Task requirements.
Return exactly the lines that run from the one containing "shared together." to the end of the entries, with both ends included.
⁂
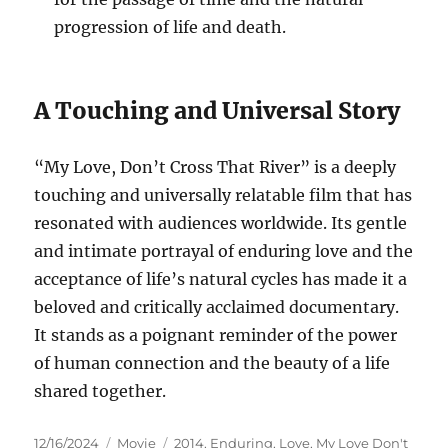
progression of life and death.
A Touching and Universal Story
“My Love, Don’t Cross That River” is a deeply
touching and universally relatable film that has
resonated with audiences worldwide. Its gentle
and intimate portrayal of enduring love and the
acceptance of life’s natural cycles has made it a
beloved and critically acclaimed documentary.
It stands as a poignant reminder of the power
of human connection and the beauty of a life
shared together.
Posted
Categories
Tags
12/16/2024
Movie
2014
,
Enduring
,
Love
,
My Love Don't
⁂
Solution for this task.
shared together.
Posted
Categories
Tags
12/16/2024
Movie
2014
,
Enduring
,
Love
,
My Love Don't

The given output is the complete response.